Put each line of the entries, from the very first line through the line containing "v(33.49, 69.57) *", into a Markdown table with the columns Row and Line, numbering the rows and skipping blank lines. Leave the pictures out.

[Stored records]
-- -- --

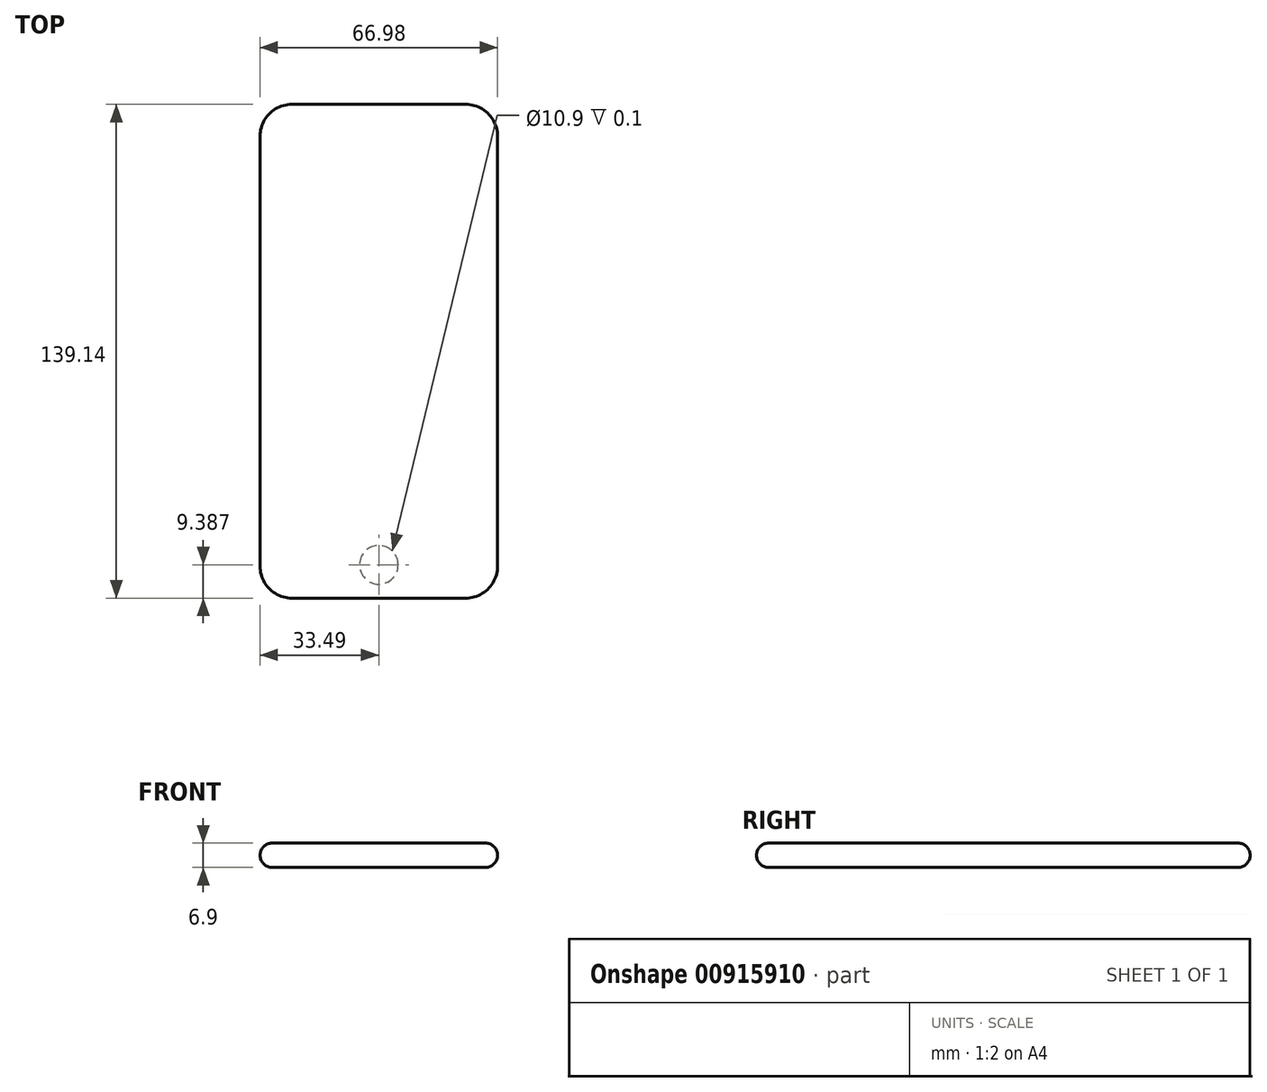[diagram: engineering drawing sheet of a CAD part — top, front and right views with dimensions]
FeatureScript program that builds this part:
annotation { "Feature Type Name" : "Feature", "Feature Type Description" : "" }
export const myFeature = defineFeature(function(context is Context, id is Id, definition is map)
    precondition{}
    {
        {
            var Q0;
            Q0=qCreatedBy(makeId("Top.planeOp"),FACE);
            var sketch = newSketch(context, id + "F0", { "sketchPlane" : qUnion([Q0])});
            skLineSegment(sketch, "E0.bottom", {"start": v(33.48, 69.57) * mm, "end": v(-33.48, 69.57) * mm});
            skLineSegment(sketch, "E0.top", {"start": v(33.48, -69.57) * mm, "end": v(-33.48, -69.57) * mm});
            skLineSegment(sketch, "E0.left", {"start": v(33.49, 69.57) * mm, "end": v(33.48, -69.57) * mm});
            skLineSegment(sketch, "E0.right", {"start": v(-33.48, 69.57) * mm, "end": v(-33.48, -69.57) * mm});
            skPoint(sketch, "E0.middle", {"position": v(0, 0) * mm});
            skSolve(sketch);
        }
        {
            var Q0;
            Q0 = qSketchRegion(id + "F0", true);
            extrude(context, id + "F1", {"entities" : qUnion([Q0]), "depth" : 6.9 * mm, "offsetDistance" : 25 * mm});
        }
        {
            var Q0;
            Q0=makeQuery(id+"F1.opExtrude","SWEPT_EDGE",EDGE,{"disambiguationData":[OSD([sQuery(id+"F0.wireOp",EDGE,"E0.bottom"),sQuery(id+"F0.wireOp",EDGE,"E0.right")])]});
            var Q1;
            Q1=makeQuery(id+"F1.opExtrude","SWEPT_EDGE",EDGE,{"disambiguationData":[OSD([sQuery(id+"F0.wireOp",EDGE,"E0.bottom"),sQuery(id+"F0.wireOp",EDGE,"E0.left")])]});
            var Q2;
            Q2=makeQuery(id+"F1.opExtrude","SWEPT_EDGE",EDGE,{"disambiguationData":[OSD([sQuery(id+"F0.wireOp",EDGE,"E0.top"),sQuery(id+"F0.wireOp",EDGE,"E0.left")])]});
            var Q3;
            Q3=makeQuery(id+"F1.opExtrude","SWEPT_EDGE",EDGE,{"disambiguationData":[OSD([sQuery(id+"F0.wireOp",EDGE,"E0.top"),sQuery(id+"F0.wireOp",EDGE,"E0.right")])]});
            fillet(context, id + "F2", {"entities" : qUnion([Q0, Q1, Q2, Q3]), "radius" : 9 * mm, "tangentPropagation" : true, "allowEdgeOverflow" : false});
        }
        {
            var Q0;
            Q0=makeQuery(id+"F1.opExtrude","CAP_FACE",FACE,{"disambiguationData":[OSD([sQuery(id+"F0.wireOp",EDGE,"E0.bottom"),sQuery(id+"F0.wireOp",EDGE,"E0.top"),sQuery(id+"F0.wireOp",EDGE,"E0.left"),sQuery(id+"F0.wireOp",EDGE,"E0.right")])],"isStart":false});
            var Q1;
            Q1=makeQuery(id+"F1.opExtrude","CAP_FACE",FACE,{"disambiguationData":[OSD([sQuery(id+"F0.wireOp",EDGE,"E0.bottom"),sQuery(id+"F0.wireOp",EDGE,"E0.top"),sQuery(id+"F0.wireOp",EDGE,"E0.left"),sQuery(id+"F0.wireOp",EDGE,"E0.right")])],"isStart":true});
            fillet(context, id + "F3", {"entities" : qUnion([Q0, Q1]), "radius" : 3.45 * mm, "tangentPropagation" : true, "allowEdgeOverflow" : false});
        }
        {
            var Q0;
            Q0=makeQuery(id+"F1.opExtrude","CAP_FACE",FACE,{"disambiguationData":[OSD([sQuery(id+"F0.wireOp",EDGE,"E0.bottom"),sQuery(id+"F0.wireOp",EDGE,"E0.top"),sQuery(id+"F0.wireOp",EDGE,"E0.left"),sQuery(id+"F0.wireOp",EDGE,"E0.right")])],"isStart":true});
            var sketch = newSketch(context, id + "F4", { "sketchPlane" : qUnion([Q0])});
            skCircle(sketch, "E1", {"center": v(0, 60.18) * mm, "radius": 5.45 * mm});
            skSolve(sketch);
        }
        {
            var Q0;
            Q0 = qSketchRegion(id + "F4", true);
            extrude(context, id + "F5", {"entities" : qUnion([Q0]), "operationType" : NewBodyOperationType.REMOVE, "oppositeDirection" : true, "depth" : .1 * mm, "offsetDistance" : 25 * mm});
        }
    });
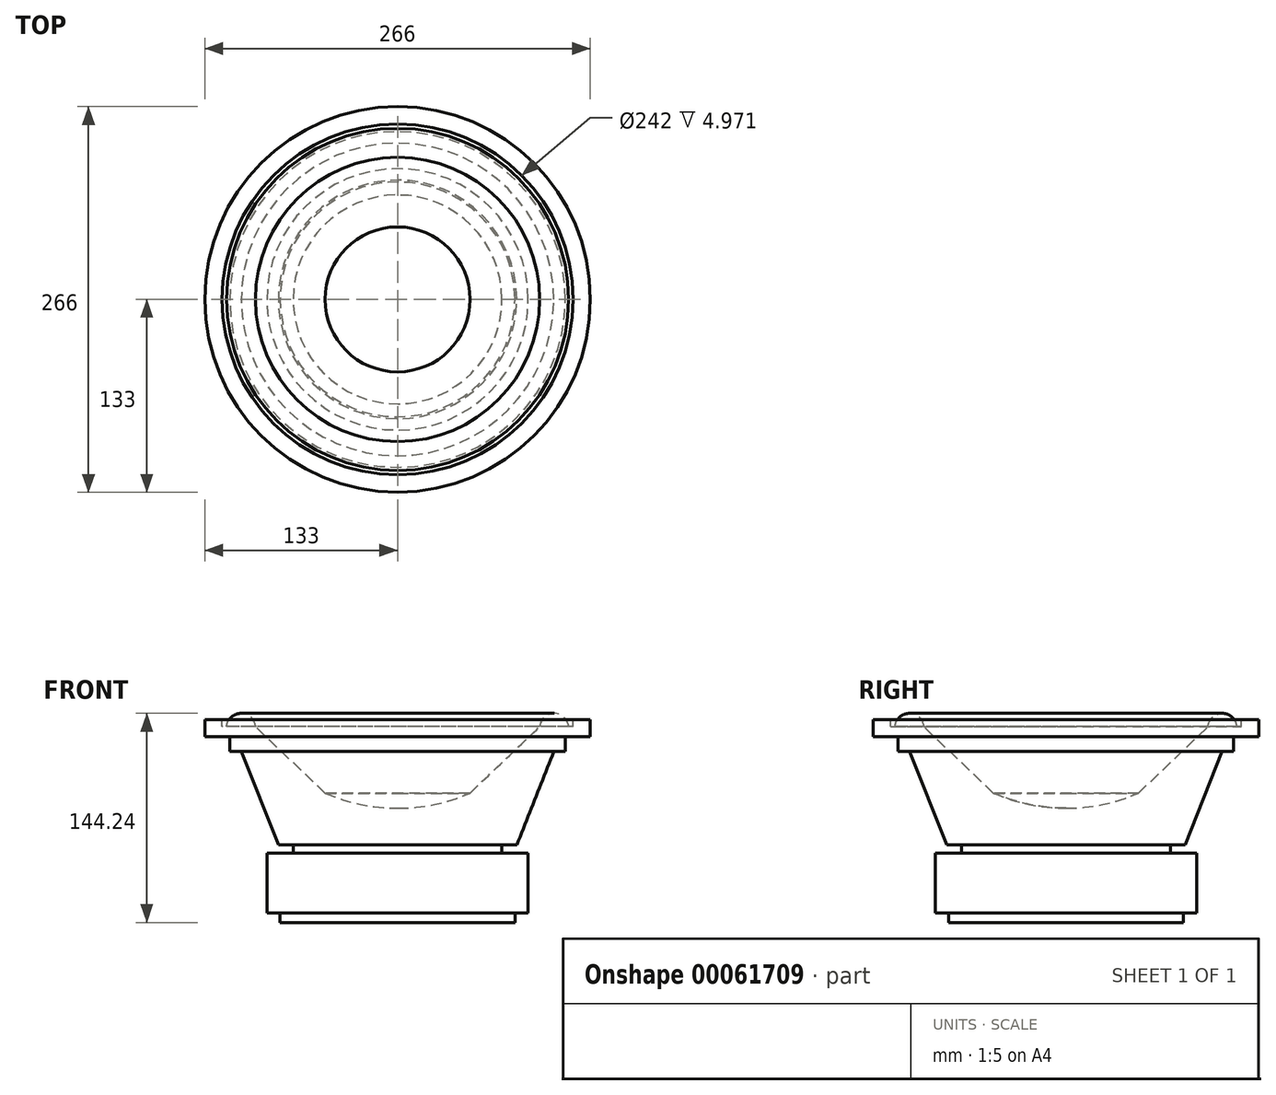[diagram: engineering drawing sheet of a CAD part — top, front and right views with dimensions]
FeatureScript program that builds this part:
annotation { "Feature Type Name" : "Feature", "Feature Type Description" : "" }
export const myFeature = defineFeature(function(context is Context, id is Id, definition is map)
    precondition{}
    {
        {
            var Q0;
            Q0=qCreatedBy(makeId("Right.planeOp"),FACE);
            var sketch = newSketch(context, id + "F0", { "sketchPlane" : qUnion([Q0])});
            skLineSegment(sketch, "E0", {"start": v(0, -10.44) * mm, "end": v(0, -89.24) * mm});
            skLineSegment(sketch, "E1", {"start": v(-50, 0) * mm, "end": v(-98.03, 45.8) * mm});
            skArc(sketch, "E2", {"start": v(-98.03, 45.8) * mm, "mid": v(-108, 55) * mm, "end": v(-117.97, 45.8) * mm});
            skLineSegment(sketch, "E3", {"start": v(-117.97, 45.8) * mm, "end": v(-121, 45.8) * mm});
            skLineSegment(sketch, "E4", {"start": v(-121, 45.8) * mm, "end": v(-121, 50.76) * mm});
            skLineSegment(sketch, "E5", {"start": v(-121, 50.76) * mm, "end": v(-133, 50.76) * mm});
            skLineSegment(sketch, "E6", {"start": v(-133, 50.76) * mm, "end": v(-133, 38.76) * mm});
            skLineSegment(sketch, "E7", {"start": v(-133, 38.76) * mm, "end": v(-115.75, 38.76) * mm});
            skLineSegment(sketch, "E8", {"start": v(-115.75, 38.76) * mm, "end": v(-115.75, 28.76) * mm});
            skLineSegment(sketch, "E9", {"start": v(-115.75, 28.76) * mm, "end": v(-107.78, 28.76) * mm});
            skLineSegment(sketch, "E10", {"start": v(-107.78, 28.76) * mm, "end": v(-82.25, -35.76) * mm});
            skLineSegment(sketch, "E11", {"start": v(-82.25, -35.76) * mm, "end": v(-72.04, -35.76) * mm});
            skLineSegment(sketch, "E12", {"start": v(-72.04, -35.76) * mm, "end": v(-72.04, -41.5) * mm});
            skLineSegment(sketch, "E13", {"start": v(-72.04, -41.5) * mm, "end": v(-90.14, -41.5) * mm});
            skLineSegment(sketch, "E14", {"start": v(-90.14, -41.5) * mm, "end": v(-90.14, -82.74) * mm});
            skLineSegment(sketch, "E15", {"start": v(-90.14, -82.74) * mm, "end": v(-81, -82.74) * mm});
            skLineSegment(sketch, "E16", {"start": v(-81, -82.74) * mm, "end": v(-81, -89.24) * mm});
            skLineSegment(sketch, "E17", {"start": v(-81, -89.24) * mm, "end": v(0, -89.24) * mm});
            skArc(sketch, "E18", {"start": v(-50, 0) * mm, "mid": v(-25.54, -7.8) * mm, "end": v(0, -10.44) * mm});
            skSolve(sketch);
        }
        {
            var Q0;
            Q0=makeQuery(id+"F0.imprint","IMPRINT",FACE,{"disambiguationData":[TD([[makeQuery(id+"F0.imprint","IMPRINT",EDGE,{"derivedFrom":sQuery(id+"F0.wireOp",EDGE,"E0")}),-1.0]])]});
            var Q1;
            Q1=sQuery(id+"F0.wireOp",EDGE,"E0");
            revolve(context, id + "F1", {"entities" : qUnion([Q0]), "axis" : qUnion([Q1]), "revolveType" : RevolveType.FULL});
        }
    });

-- -- --

-- Task solution --
| Row | Line |
|---|---|
| 1 | [diagram: engineering drawing sheet of a CAD part — top, front and right views with dimensions] |
| 2 | FeatureScript program that builds this part: |
| 3 | annotation { "Feature Type Name" : "Feature", "Feature Type Description" : "" } |
| 4 | export const myFeature = defineFeature(function(context is Context, id is Id, definition is map) |
| 5 |     precondition{} |
| 6 |     { |
| 7 |         { |
| 8 |             var Q0; |
| 9 |             Q0=qCreatedBy(makeId("Top.planeOp"),FACE); |
| 10 |             var sketch = newSketch(context, id + "F0", { "sketchPlane" : qUnion([Q0])}); |
| 11 |             skLineSegment(sketch, "E0.bottom", {"start": v(33.48, 69.57) * mm, "end": v(-33.48, 69.57) * mm}); |
| 12 |             skLineSegment(sketch, "E0.top", {"start": v(33.48, -69.57) * mm, "end": v(-33.48, -69.57) * mm}); |
| 13 |             skLineSegment(sketch, "E0.left", {"start": v(33.49, 69.57) * mm, "end": v(33.48, -69.57) * mm}); |